Your result will be the set of lines with "input", copied from the material below.
** Opening GIVEN DATA block **
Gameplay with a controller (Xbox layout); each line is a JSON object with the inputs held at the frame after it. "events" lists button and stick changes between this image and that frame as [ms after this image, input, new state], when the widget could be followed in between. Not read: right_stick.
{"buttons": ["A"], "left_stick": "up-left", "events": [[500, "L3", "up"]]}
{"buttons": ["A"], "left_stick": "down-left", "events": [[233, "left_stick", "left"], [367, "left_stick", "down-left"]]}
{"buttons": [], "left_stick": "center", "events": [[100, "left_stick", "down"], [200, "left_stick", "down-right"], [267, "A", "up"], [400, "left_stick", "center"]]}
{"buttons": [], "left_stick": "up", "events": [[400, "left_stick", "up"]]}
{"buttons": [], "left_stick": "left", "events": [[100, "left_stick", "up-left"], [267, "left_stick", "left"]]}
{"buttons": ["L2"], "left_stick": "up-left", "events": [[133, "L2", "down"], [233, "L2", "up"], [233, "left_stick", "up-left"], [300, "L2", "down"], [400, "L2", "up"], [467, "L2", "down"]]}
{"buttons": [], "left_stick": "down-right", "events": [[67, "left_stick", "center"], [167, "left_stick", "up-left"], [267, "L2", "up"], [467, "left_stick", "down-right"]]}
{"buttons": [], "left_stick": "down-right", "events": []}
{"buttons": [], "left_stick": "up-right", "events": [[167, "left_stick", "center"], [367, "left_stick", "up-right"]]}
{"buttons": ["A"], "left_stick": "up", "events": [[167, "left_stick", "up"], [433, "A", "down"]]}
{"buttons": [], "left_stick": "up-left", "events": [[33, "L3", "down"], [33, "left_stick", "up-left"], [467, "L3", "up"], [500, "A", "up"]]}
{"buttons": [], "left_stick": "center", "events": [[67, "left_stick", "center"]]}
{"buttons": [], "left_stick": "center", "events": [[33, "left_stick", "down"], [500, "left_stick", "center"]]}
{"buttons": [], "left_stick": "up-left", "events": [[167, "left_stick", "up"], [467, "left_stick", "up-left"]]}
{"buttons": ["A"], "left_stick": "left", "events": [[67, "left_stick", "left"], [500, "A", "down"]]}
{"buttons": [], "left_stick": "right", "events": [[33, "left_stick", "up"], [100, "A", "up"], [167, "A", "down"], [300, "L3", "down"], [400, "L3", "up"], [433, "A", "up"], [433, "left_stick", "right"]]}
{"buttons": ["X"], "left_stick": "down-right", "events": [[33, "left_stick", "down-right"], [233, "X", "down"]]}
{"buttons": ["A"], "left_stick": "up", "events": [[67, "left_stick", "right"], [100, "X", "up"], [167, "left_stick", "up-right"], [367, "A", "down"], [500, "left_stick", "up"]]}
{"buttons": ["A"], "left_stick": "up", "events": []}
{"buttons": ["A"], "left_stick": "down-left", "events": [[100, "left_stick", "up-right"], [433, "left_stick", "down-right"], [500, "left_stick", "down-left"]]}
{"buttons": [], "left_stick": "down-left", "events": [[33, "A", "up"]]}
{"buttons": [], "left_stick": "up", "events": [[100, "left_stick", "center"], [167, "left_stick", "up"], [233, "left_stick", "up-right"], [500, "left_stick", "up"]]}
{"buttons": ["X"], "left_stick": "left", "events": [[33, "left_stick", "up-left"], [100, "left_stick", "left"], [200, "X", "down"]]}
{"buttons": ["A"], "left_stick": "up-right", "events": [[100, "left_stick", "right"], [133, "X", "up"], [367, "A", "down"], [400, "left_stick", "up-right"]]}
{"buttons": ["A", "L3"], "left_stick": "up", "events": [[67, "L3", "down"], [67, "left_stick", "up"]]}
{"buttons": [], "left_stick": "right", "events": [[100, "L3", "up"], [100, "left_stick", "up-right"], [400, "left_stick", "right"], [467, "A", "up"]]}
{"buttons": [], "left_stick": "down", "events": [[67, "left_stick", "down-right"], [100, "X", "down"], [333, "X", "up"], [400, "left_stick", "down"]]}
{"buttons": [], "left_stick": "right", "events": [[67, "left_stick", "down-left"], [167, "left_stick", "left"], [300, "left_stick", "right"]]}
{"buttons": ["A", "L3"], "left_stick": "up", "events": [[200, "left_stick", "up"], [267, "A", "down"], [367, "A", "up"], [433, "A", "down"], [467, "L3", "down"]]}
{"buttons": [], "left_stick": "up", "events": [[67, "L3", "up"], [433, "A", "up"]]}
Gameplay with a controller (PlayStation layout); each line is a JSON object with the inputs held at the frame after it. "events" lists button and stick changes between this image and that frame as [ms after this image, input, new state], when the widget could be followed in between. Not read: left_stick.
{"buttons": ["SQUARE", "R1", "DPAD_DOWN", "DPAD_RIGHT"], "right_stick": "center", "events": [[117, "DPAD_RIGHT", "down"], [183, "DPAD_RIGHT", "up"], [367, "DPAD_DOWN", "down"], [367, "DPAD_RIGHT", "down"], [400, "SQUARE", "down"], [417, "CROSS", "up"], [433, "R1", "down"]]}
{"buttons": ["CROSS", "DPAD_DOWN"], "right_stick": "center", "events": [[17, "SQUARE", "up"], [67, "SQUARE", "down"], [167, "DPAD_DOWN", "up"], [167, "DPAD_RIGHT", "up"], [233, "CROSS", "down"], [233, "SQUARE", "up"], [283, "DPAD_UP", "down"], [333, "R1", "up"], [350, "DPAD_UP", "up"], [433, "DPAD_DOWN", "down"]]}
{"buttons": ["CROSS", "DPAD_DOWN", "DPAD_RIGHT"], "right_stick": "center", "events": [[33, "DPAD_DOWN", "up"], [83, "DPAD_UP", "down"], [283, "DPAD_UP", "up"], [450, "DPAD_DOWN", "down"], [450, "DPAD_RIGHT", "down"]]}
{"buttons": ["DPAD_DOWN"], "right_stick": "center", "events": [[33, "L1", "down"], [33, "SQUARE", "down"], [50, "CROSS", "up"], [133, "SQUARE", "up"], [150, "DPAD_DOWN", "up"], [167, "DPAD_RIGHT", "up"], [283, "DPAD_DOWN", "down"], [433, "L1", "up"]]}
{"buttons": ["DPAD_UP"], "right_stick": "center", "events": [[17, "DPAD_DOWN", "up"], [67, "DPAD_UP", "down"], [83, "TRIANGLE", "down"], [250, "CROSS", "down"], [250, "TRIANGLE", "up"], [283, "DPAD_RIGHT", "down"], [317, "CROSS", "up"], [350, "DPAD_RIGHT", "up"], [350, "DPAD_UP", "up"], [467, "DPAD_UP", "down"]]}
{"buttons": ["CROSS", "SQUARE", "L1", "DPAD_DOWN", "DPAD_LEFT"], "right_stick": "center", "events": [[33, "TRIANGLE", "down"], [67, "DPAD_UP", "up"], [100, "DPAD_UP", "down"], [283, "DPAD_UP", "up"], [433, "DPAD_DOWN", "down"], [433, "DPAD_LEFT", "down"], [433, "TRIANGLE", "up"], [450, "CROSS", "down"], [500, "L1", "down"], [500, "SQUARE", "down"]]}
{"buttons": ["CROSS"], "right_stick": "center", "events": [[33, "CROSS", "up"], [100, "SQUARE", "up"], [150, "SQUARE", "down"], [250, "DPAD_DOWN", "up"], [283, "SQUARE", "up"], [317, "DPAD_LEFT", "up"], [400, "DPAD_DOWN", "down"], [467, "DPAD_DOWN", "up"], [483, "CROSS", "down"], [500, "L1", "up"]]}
** Closing GIVEN DATA block **
=== OUTPUT FOR THIS EXERCISE ===
Gameplay with a controller (Xbox layout); each line is a JSON object with the inputs held at the frame after it. "events" lists button and stick changes between this image and that frame as [ms after this image, input, new state], when the widget could be followed in between. Not read: right_stick.
Gameplay with a controller (PlayStation layout); each line is a JSON object with the inputs held at the frame after it. "events" lists button and stick changes between this image and that frame as [ms after this image, input, new state], when the widget could be followed in between. Not read: left_stick.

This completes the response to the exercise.